We have so many reasons to sing to God. And people of faith have always sung their songs to the Lord. Songs of triumph, songs of despair, songs of amazement, songs of great thanksgiving – songs for every emotion and occasion. And when we sing we join together with people from all times and places – past, present, and future – North, South, East, and West. We come together in one great chorus of faith that transcends time and space. In all occasions, good times and bad, we must sing our prayers.
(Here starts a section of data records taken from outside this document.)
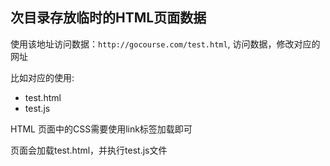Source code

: ## 次目录存放临时的HTML页面数据

使用该地址访问数据：`http://gocourse.com/test.html`, 访问数据，修改对应的网址 

比如对应的使用:
* test.html
* test.js

HTML 页面中的CSS需要使用link标签加载即可

页面会加载test.html，并执行test.js文件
In the words of today's Hymn of Praise:

So has the church in liturgy and song,
in faith and love, through centuries of wrong,
borne witness to the truth in every tongue, Alleluia!

Let every instrument be tuned for praise!
Let all rejoice who have a voice to raise!
And may God give us faith to sing always Alleluia!

With so great a God, how can we keep from singing?


Anonymous Anonymous said...

Hey, nice!

Mary Ann

5:05 AM  
Blogger Papa Smurf said...

I still can't find that hymnil book thing, where was it??

9:07 PM  
Blogger david said...

I'm not sure I understand your question, Papa Smurf. The resources that I used for the chanting are The United Methodist Hymnal 1989, along with the hymnal supplement Vol.1, and The Daily Office from The Order of Saint Luke. I made brief reference to the Lutheran Book of Worship because the Methodist hymnal borrows the chant tunes from there.

Let me know if I didn't answer your question.